GG’s thumbs bobbed rapidly over the handset’s keys and he drafted a text message asking Shira why he didn’t want to stay at his home with his mom.

Shira replied to this text message saying that his heartless mother had barred him from participating in the finals of the talent show. “Cn u blv it?” he ended the abbreviated message.

“Ok, tmrw u cn pck ur thngs n cm ova,” GG wrote, informing Shira that once he packed his things he could come over to his house.

As soon as he replaced the Motorola handset into his pocket, it rang again. GG irritably pulled it out and gazed at the lighted screen. “Linda,” it said. It was an incoming call and not a text message.

GG pressed the green ‘receive’ button. “What’s up, Linda?” he said, clasping the handset over his ear.

“Hi, GG,” Linda said, her voice lacking its characteristic vibrancy. “Can I come over to your place and stay there for a couple of days till the finals of the competition are over?”

“Let me guess,” GG said and chuckled. “Your mom has barred you from participating in the competition?”

“Yes, exactly,” said Linda in distress. “How did you know?”

“Shira contacted me just a minute ago,” said GG. “He’s in the same fix.

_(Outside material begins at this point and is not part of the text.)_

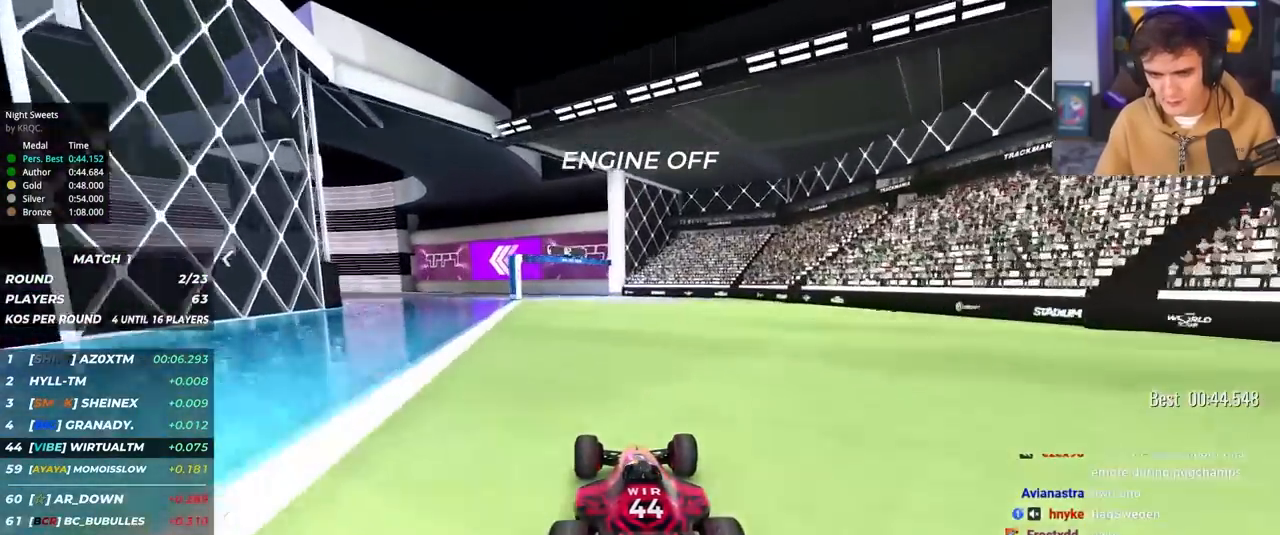
{"keys": ["left", "up"], "events": [[183, "left", "down"], [367, "up", "up"], [467, "up", "down"]]}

His mom won’t let him participate in the finals of the competition. Ati he should be preparing for the next day’s exam. Kwani, what’s wrong with moms these days?”

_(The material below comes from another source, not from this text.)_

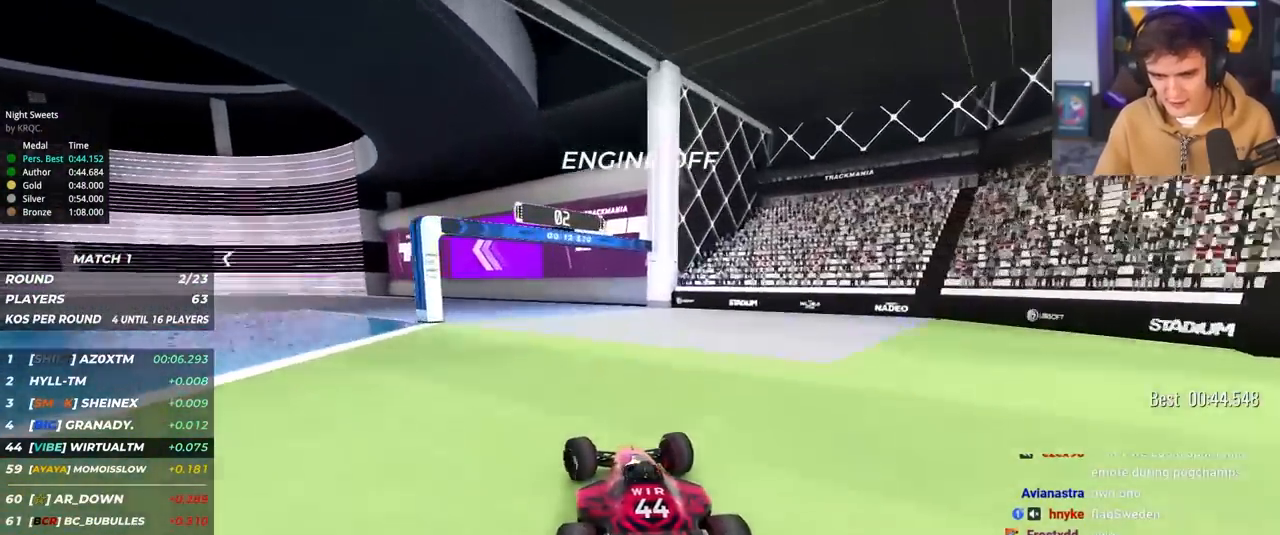
{"keys": ["left"], "events": [[100, "up", "up"]]}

“I don’t know what they’re smoking,” Linda said. “My mom said the same thing as Shira’s mom. She’s acting weird. I mean, the KCSE exam is not the end of the world! We can register again and sit for it next year. And how come your dad doesn’t meddle in your life, GG?”

GG laughed smugly when he heard this last sentence. “Me and my dad are buddies. He understands that I need my space to do my own things.”

Linda sighed heavily through the phone. “I wish I had a dad like yours,” she said. “So, can I come over and stay for a while at your place?”

“Of course,” GG said. “Pack your clothes and things and tomorrow you can come over.”


The next day, a Monday, GG didn’t wake up early in the morning to go to school. Instead he slept in till midday and woke up to watch Cartoon Network in the living room’s TV while munching on brunch prepared by the maid.

Later in the afternoon GG took the car keys and hopped into his dad’s BMW and drove out of the gates to the local bus stop where he picked up Linda and GG who’d just alighted from a matatu. Linda and GG both carried large suitcases and a knapsack each.

GG then drove them back to his house and showed them where they’d be sleeping – a double-decker bed stowed against the wall on one side of his bedroom.

The trio spent the rest of the day lounging carefreely in the living room watching videos and eating snacks served by the maid and chatting animatedly.

During their animated chats they developed a plan of winning the music contest. They agreed that they needed to spend at least six hours of the remaining five days rehearsing their songs and dance routines. They also agreed that they needed new costumes for their final performance – for Linda something similar to what Janet Jackson wore when her bosom was exposed (black leather motor-racing gear) and for Shira and GG black costumes to complement Linda’s.

Though he didn’t have a driving license, GG took his bandmates and drove them to Nairobi CBD where he parked the BMW and they spent a couple of hours in the clothing shops buying outfits, shoes, and jewelry.

To pay for the stuff that they bought, GG used the money that he’d been given by his dad.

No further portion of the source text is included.